In the test procedure most generally employed heretofore the lysate is prepared by washing the amebocyte cells contained in the blood of the horseshoe crab so as to remove the components of the blood other than the amebocyte cells. This usually is accomplished using water containing sodium chloride in order to minimize premature deterioration of the walls of the cells. Preferably, the washing solution also contains calcium chloride. The washing also is accomplished in the presence of N-ethylmaleimide which has been found to be effective in preventing the aggregation of amebocyte cells so that they may be separated more readily from the aqueous wash water by centrifugation. Two such washings followed by centrifugation are normally sufficient. The washed cells thereafter are lysed using 2 volumes of water for each volume of the washed cells. After the lysing has been completed, as by agitating the suspended cells, the protein content of the cells becomes dispersed in the water, which becomes the "lysate" after the separation of the cell debris by centrifugation. Other lysing techniques also are known.

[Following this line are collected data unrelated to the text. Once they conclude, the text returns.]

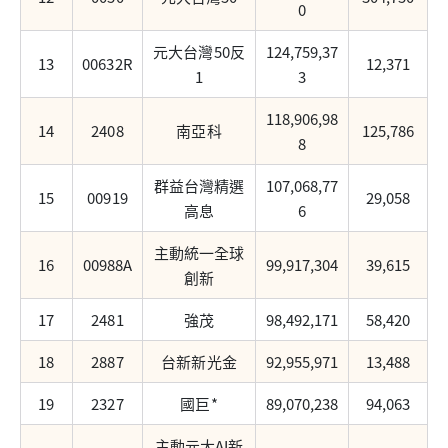
0
元大台灣50反
124,759,37
13
00632R
12,371
1
3
118,906,98
14
2408
南亞科
125,786
8
群益台灣精選
107,068,77
15
00919
29,058
高息
6
主動統一全球
16
00988A
99,917,304
39,615
創新
17
2481
強茂
98,492,171
58,420
18
2887
台新新光金
92,955,971
13,488
19
2327
國巨*
89,070,238
94,063
主動元大AI新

In carrying out the gel test hereinabove mentioned, it has been the usual practice heretofore to add 0.1 ml of the aqueous solution as prepared for parenteral administration to 0.1 ml of the lysate such as that produced as previously described. After incubation of the mixture at 37.degree. C. for 1 hour the mixture is examined for gel formation. If gel is formed, this is an indication of the presence of an endotoxin due to coagulation of the protein content in the lysate. The usual manner of evaluation as to whether or not a gel has formed is by the ability of the mixture to remain in the tube in which the test is carried out when the tube is inverted. Usually the test also is run with a known level of endotoxin as a comparative standard. However, because of variation from lot to lot of lysate and variation in the nature of different endotoxins, gel formation is not always uniform and evaluation often becomes a subjective determination. Further, for very low levels of endotoxin, the incubation period is prolonged and occasionally a thickening of the mixture is observed or a formation of granules without the formation of a solid clot thereby rendering the test even more difficult to evaluate.